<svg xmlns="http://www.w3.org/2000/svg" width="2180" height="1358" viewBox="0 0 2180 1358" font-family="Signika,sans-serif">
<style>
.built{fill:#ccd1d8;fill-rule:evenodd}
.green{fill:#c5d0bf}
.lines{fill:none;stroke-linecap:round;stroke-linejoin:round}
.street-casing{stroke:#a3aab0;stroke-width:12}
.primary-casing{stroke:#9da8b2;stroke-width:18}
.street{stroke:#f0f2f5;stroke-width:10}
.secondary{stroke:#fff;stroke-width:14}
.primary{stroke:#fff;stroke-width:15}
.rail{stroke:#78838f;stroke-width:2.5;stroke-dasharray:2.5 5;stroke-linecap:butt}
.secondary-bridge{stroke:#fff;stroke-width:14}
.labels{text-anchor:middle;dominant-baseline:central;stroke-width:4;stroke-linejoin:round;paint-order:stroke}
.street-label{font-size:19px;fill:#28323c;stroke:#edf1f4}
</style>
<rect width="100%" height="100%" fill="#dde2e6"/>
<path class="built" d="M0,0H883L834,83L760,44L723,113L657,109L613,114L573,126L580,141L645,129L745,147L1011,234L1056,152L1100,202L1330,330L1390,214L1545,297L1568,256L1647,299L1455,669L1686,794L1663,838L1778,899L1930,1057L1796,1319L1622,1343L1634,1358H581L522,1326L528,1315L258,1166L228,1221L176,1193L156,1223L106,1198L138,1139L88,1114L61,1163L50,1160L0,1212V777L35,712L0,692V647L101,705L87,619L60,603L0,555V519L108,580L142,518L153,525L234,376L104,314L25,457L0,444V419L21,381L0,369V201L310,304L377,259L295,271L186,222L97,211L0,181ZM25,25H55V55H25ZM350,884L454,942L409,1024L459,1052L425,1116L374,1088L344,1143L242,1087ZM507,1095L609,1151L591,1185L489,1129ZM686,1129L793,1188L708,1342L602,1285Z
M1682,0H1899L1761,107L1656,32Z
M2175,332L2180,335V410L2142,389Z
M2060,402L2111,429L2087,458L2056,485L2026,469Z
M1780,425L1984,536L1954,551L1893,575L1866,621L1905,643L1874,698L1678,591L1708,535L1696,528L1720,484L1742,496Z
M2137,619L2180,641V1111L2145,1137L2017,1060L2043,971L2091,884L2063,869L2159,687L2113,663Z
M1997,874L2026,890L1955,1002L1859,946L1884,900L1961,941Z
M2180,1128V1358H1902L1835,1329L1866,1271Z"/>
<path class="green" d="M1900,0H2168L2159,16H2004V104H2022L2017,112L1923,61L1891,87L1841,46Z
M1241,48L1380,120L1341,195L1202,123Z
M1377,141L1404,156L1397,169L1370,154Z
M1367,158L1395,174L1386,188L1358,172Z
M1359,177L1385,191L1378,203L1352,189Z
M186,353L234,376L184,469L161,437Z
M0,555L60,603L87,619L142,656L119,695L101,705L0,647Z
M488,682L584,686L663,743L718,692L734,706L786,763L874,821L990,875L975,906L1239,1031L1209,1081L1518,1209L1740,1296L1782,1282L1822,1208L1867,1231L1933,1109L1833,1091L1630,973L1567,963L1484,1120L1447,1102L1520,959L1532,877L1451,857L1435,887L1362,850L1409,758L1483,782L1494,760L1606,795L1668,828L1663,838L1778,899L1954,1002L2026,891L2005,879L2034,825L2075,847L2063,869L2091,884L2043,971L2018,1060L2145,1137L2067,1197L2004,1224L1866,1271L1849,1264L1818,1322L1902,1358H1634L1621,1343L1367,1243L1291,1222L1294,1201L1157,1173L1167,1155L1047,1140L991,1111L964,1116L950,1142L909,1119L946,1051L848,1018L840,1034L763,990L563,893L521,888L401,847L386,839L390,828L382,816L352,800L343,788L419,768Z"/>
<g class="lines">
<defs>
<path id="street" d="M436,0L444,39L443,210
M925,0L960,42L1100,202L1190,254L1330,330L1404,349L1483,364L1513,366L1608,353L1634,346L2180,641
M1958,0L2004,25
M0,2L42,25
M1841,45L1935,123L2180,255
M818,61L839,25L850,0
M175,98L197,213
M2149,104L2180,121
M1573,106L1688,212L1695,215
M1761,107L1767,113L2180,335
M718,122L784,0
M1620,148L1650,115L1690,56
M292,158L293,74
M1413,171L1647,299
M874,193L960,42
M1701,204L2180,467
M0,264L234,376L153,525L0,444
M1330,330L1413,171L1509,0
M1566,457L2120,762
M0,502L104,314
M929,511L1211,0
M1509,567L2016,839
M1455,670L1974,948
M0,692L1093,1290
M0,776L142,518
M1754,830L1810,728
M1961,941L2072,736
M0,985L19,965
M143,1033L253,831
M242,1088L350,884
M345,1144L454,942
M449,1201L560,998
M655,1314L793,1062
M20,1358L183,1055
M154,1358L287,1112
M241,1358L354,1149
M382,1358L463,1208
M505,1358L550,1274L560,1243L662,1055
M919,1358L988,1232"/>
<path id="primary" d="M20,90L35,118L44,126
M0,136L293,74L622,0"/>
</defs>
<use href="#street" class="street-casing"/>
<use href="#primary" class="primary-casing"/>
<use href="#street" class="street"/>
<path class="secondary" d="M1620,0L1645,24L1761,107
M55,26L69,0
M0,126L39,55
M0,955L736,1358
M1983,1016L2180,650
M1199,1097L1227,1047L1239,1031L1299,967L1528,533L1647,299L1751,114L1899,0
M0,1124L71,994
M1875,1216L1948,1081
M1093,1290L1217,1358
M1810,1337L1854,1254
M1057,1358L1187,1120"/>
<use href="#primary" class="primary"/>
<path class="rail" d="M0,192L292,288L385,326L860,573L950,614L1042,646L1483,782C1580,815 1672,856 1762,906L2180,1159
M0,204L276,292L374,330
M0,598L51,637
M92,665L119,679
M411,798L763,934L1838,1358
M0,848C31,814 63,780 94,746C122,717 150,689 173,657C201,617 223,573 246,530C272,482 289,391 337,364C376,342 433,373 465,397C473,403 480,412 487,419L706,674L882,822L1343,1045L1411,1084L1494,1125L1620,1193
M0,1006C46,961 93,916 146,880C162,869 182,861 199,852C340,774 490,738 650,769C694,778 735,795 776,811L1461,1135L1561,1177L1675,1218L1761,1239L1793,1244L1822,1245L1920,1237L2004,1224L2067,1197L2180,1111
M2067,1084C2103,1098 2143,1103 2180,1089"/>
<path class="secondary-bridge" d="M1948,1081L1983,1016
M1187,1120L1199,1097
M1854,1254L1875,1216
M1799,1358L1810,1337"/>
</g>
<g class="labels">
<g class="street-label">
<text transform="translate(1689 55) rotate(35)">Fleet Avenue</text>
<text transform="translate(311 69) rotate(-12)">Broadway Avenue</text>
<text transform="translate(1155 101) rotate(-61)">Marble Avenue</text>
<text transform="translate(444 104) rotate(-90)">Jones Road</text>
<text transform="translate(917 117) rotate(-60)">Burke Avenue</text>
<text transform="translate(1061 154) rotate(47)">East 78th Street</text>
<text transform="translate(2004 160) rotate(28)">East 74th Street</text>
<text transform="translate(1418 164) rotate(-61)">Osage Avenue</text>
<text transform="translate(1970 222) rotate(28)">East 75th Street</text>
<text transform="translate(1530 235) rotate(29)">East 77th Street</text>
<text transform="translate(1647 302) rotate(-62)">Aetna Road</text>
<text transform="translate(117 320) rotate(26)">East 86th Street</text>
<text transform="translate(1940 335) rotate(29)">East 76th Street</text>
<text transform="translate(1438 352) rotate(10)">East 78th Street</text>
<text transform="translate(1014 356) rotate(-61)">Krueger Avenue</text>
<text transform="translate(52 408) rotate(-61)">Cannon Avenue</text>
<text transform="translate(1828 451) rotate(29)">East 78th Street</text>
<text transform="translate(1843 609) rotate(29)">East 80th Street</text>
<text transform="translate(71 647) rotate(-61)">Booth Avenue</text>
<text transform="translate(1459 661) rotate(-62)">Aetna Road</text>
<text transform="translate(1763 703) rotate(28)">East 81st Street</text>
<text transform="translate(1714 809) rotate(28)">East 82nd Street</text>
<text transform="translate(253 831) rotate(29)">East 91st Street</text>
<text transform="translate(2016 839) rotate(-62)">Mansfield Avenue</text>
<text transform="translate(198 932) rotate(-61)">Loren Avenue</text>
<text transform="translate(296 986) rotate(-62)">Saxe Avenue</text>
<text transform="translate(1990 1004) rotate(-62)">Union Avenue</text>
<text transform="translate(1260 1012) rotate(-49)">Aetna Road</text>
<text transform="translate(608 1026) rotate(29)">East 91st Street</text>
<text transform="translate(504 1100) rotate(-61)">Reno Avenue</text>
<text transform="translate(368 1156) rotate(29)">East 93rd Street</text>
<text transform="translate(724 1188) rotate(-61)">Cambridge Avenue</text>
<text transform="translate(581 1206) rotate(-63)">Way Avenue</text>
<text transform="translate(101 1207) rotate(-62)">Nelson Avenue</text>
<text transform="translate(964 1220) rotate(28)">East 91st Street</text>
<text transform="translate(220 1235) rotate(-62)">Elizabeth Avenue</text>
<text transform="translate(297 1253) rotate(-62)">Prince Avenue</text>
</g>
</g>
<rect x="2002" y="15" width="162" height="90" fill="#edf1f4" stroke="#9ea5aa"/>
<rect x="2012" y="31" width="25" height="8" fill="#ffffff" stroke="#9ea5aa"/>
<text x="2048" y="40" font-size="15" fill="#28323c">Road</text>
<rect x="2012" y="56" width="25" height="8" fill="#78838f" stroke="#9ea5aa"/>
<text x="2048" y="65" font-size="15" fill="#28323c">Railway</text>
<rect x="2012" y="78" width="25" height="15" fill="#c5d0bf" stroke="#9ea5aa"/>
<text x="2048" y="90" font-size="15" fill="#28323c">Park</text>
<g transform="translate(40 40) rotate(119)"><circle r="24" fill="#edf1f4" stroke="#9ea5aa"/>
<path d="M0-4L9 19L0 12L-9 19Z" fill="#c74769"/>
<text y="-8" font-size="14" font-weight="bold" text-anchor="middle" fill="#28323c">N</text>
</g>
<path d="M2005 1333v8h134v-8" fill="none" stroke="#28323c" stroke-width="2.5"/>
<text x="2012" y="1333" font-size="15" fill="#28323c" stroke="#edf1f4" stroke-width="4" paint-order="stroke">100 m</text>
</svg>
--
▶ _WHAT IS NEEDED_: Find each line above that contains "class", and copy those lines.

▶ _SOLUTION FOR THIS PROBLEM_:
<path class="built" d="M0,0H883L834,83L760,44L723,113L657,109L613,114L573,126L580,141L645,129L745,147L1011,234L1056,152L1100,202L1330,330L1390,214L1545,297L1568,256L1647,299L1455,669L1686,794L1663,838L1778,899L1930,1057L1796,1319L1622,1343L1634,1358H581L522,1326L528,1315L258,1166L228,1221L176,1193L156,1223L106,1198L138,1139L88,1114L61,1163L50,1160L0,1212V777L35,712L0,692V647L101,705L87,619L60,603L0,555V519L108,580L142,518L153,525L234,376L104,314L25,457L0,444V419L21,381L0,369V201L310,304L377,259L295,271L186,222L97,211L0,181ZM25,25H55V55H25ZM350,884L454,942L409,1024L459,1052L425,1116L374,1088L344,1143L242,1087ZM507,1095L609,1151L591,1185L489,1129ZM686,1129L793,1188L708,1342L602,1285Z
<path class="green" d="M1900,0H2168L2159,16H2004V104H2022L2017,112L1923,61L1891,87L1841,46Z
<g class="lines">
<use href="#street" class="street-casing"/>
<use href="#primary" class="primary-casing"/>
<use href="#street" class="street"/>
<path class="secondary" d="M1620,0L1645,24L1761,107
<use href="#primary" class="primary"/>
<path class="rail" d="M0,192L292,288L385,326L860,573L950,614L1042,646L1483,782C1580,815 1672,856 1762,906L2180,1159
<path class="secondary-bridge" d="M1948,1081L1983,1016
<g class="labels">
<g class="street-label">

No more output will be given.